When the driver pushes on the accelerator pedal, air flow into the cylinders increases rapidly. To prevent possible hesitation, the powertrain control module (PCM) increases the pulse width to the injectors to provide extra fuel during acceleration. This is also known as power enrichment. The PCM determines the amount of fuel required based upon the throttle position (TP), the engine coolant temperature (ECT), the manifold absolute pressure (MAP), the mass air flow (MAF), and the engine speed.
When the driver releases the accelerator pedal, air flow into the engine is reduced. The powertrain control module (PCM) monitors the corresponding changes in throttle position (TP), manifold absolute pressure (MAP), and mass air flow (MAF). The PCM shuts OFF fuel completely if the deceleration is very rapid, or for long periods, such as long, closed-throttle coast-down. The fuel shuts OFF in order to prevent damage to the catalytic converters.
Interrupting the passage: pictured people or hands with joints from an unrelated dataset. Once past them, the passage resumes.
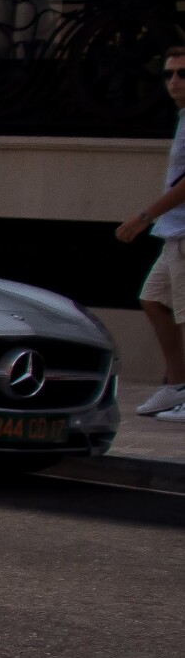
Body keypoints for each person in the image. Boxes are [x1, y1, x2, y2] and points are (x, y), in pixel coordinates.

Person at [118, 45, 185, 419]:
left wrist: (144, 217)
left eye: (182, 74)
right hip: (174, 233)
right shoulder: (183, 117)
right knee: (154, 299)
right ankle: (175, 386)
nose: (174, 81)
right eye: (169, 73)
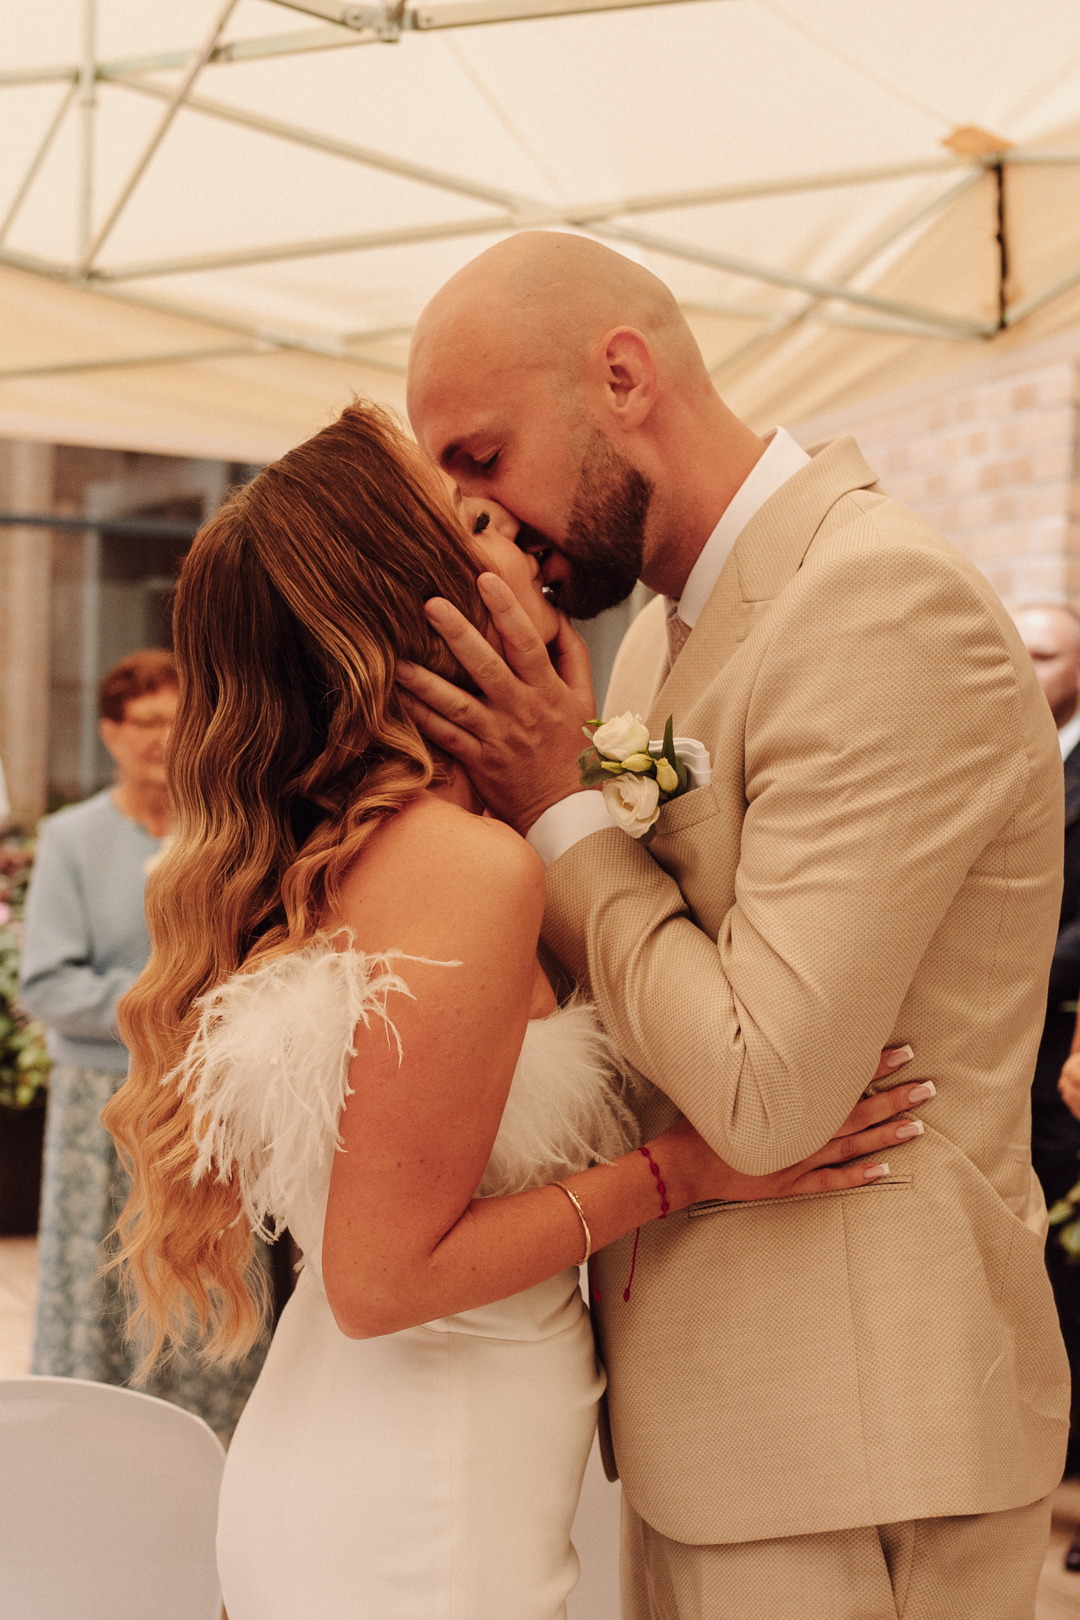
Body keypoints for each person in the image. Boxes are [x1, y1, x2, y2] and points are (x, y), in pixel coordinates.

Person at [102, 402, 929, 1620]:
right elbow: (383, 1278)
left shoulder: (393, 845)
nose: (523, 535)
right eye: (472, 519)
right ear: (420, 600)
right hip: (422, 1492)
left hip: (398, 1454)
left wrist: (571, 768)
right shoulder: (460, 869)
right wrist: (686, 1172)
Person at [398, 230, 1070, 1620]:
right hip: (709, 1427)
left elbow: (766, 1092)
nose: (479, 513)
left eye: (484, 456)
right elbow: (640, 999)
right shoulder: (656, 637)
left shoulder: (878, 600)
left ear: (624, 376)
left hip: (862, 1442)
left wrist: (558, 805)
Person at [20, 649, 265, 1440]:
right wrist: (167, 1004)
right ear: (111, 733)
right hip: (103, 1104)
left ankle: (211, 1443)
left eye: (178, 720)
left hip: (207, 1101)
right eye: (146, 721)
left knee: (205, 1280)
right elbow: (47, 986)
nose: (164, 738)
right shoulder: (72, 838)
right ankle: (87, 1445)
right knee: (101, 1281)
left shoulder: (227, 830)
When the battery voltage is low, the powertrain control module (PCM) compensates for the weak spark delivered by the ignition system in the following ways:
• | Increasing the amount of fuel delivered |
• | Increasing the idle RPM |
• | Increasing the ignition dwell time |
The powertrain control module (PCM) cuts OFF fuel from the fuel injectors when the following conditions are met in order to protect the powertrain from damage and improve driveability:
• | The ignition is OFF. This prevents engine run-on. |
• | The ignition is ON but there is no ignition reference signal. This prevents flooding or backfiring. |
• | The engine speed is too high above the red line. |
• | The vehicle speed is too high above the rated tire speed. |
• | During an extended, high speed, closed throttle coast down--This reduces emissions and increases engine braking. |
• | During extended deceleration, in order to prevent damage to the 3-way catalytic (TWC) converters |
The powertrain control module (PCM) controls the air/fuel metering system in order to provide the best possible combination of driveability, fuel economy, and emission control. The PCM monitors the heated oxygen sensor (HO2S) signal voltage while in Closed Loop (CL) and regulates the fuel delivery by adjusting the pulse width of the injectors based on this signal. The ideal fuel trim (FT) values are around 0 percent for both short and long term FT. A positive FT value indicates the PCM is adding fuel in order to compensate for a lean condition by increasing the pulse width. A negative FT value indicates that the PCM is reducing the amount of fuel in order to compensate for a rich condition by decreasing the pulse width. A change made to the fuel delivery changes the long and short term FT values. The short term FT values change rapidly in response to the HO2S signal voltage. These changes fine tune the engine fueling. The long term FT makes course adjustments to fueling in order to re-center and restore control to short term FT. A scan tool can be used to monitor the short and long term FT values. The long term FT diagnostic is based on an average of several of the long term speed load learn cells. The PCM selects the cells based on the engine speed and engine load. If the PCM detects an excessively lean or rich condition, the PCM will set a FT diagnostic trouble code (DTC).